> _EXCERPTED TEXT_:
------------------------------------------------
Q: Do you think law should permit this to death row convicts?
A: That is for the Parliament to decide. The law is there, the Constitution is there. Now if the Parliament chooses not to enact a law which takes into consideration the rights of the victims and the people who are on death row, what can anyone do? You can’t tell a person on death row that listen, if you don’t file a review petition within one week, I will hang you. If you do not file a curative petition within three days, then I will hang you. You also have to look at the frame of mind of a person facing death. Victims certainly, but also the convict.
Q: From the point of jurisprudence, do you think death row convicts’ rights are essential? Or can their rights be done away with?
A: I don’t know you can take away the right of a person fighting for his life but you have to strike a balance somewhere. To say that you must file a review or curative or mercy petition in one week, it’s very difficult. You tell somebody else who is not on a death row that you can file a review petition within 30 days but a person who is on death row you tell him that I will give you only one week, it doesn’t make any sense to me. In fact it should probably be the other way round.
Q: What about capital punishment as a means of punishment itself?
------------------------------------------------
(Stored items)
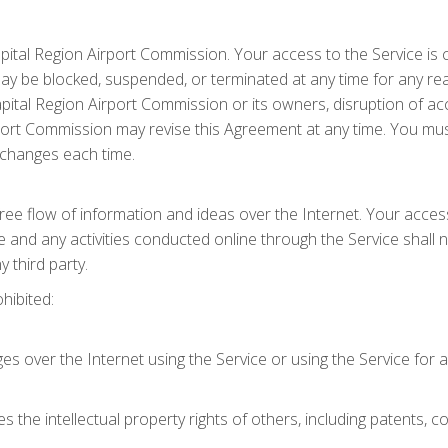
apital Region Airport Commission. Your access to the Service is 
 be blocked, suspended, or terminated at any time for any reason
Capital Region Airport Commission or its owners, disruption of a
irport Commission may revise this Agreement at any time. You m
ny changes each time.
ee flow of information and ideas over the Internet. Your access
 and any activities conducted online through the Service shall n
 third party.
ohibited:
over the Internet using the Service or using the Service for acti
es the intellectual property rights of others, including patents, 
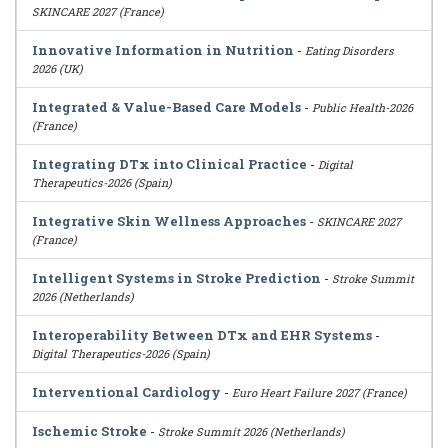
SKINCARE 2027 (France)
Innovative Information in Nutrition
-
Eating Disorders
2026 (UK)
Integrated & Value-Based Care Models
-
Public Health-2026
(France)
Integrating DTx into Clinical Practice
-
Digital
Therapeutics-2026 (Spain)
Integrative Skin Wellness Approaches
-
SKINCARE 2027
(France)
Intelligent Systems in Stroke Prediction
-
Stroke Summit
2026 (Netherlands)
Interoperability Between DTx and EHR Systems
-
Digital Therapeutics-2026 (Spain)
Interventional Cardiology
-
Euro Heart Failure 2027 (France)
Ischemic Stroke
-
Stroke Summit 2026 (Netherlands)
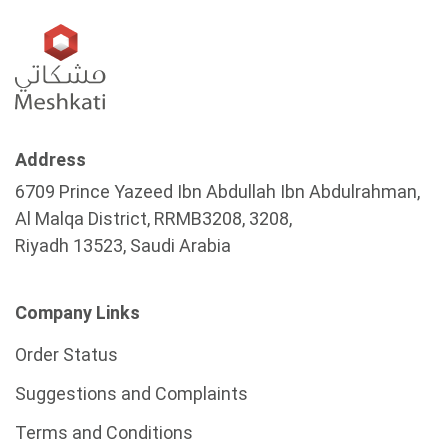
Address
6709 Prince Yazeed Ibn Abdullah Ibn Abdulrahman,
Al Malqa District, RRMB3208, 3208,
Riyadh 13523, Saudi Arabia
Company Links
Order Status
Suggestions and Complaints
Terms and Conditions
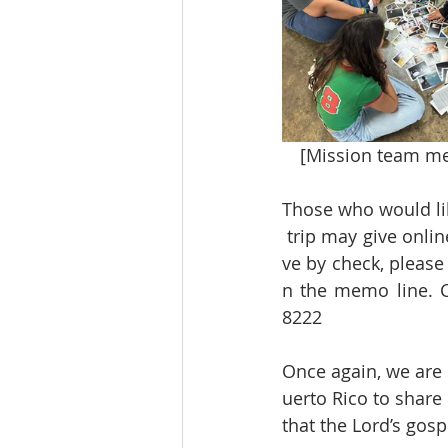
[Mission team mem
Those who would lik
 trip may give onli
ve by check, please
n the memo line. C
8222
Once again, we are 
uerto Rico to share
that the Lord’s go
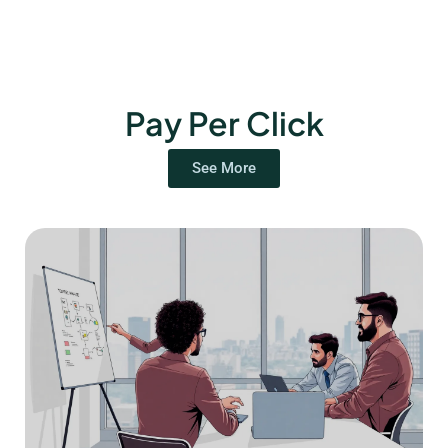
Pay Per Click
See More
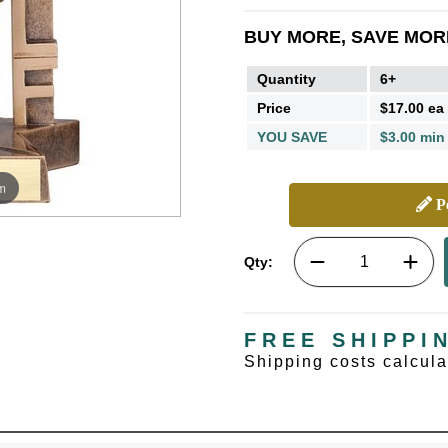
BUY MORE, SAVE MOR
Quantity
6+
Price
$17.00 ea
YOU SAVE
$3.00 min
m
Pe
Qty:
FREE SHIPPI
Shipping costs calcul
------------------------------------------------
> _THINGS TO DO_:
(1) Please copy the part of the death row interview that begins at the words "A: That is for" and stops after "done away with?".
(2) Select each line of the entries that contains the string "Region", matching its case exactly.

> _SOLUTIONS_:
(1)
A: That is for the Parliament to decide. The law is there, the Constitution is there. Now if the Parliament chooses not to enact a law which takes into consideration the rights of the victims and the people who are on death row, what can anyone do? You can’t tell a person on death row that listen, if you don’t file a review petition within one week, I will hang you. If you do not file a curative petition within three days, then I will hang you. You also have to look at the frame of mind of a person facing death. Victims certainly, but also the convict.
Q: From the point of jurisprudence, do you think death row convicts’ rights are essential? Or can their rights be done away with?

(2)
apital Region Airport Commission. Your access to the Service is 
Capital Region Airport Commission or its owners, disruption of a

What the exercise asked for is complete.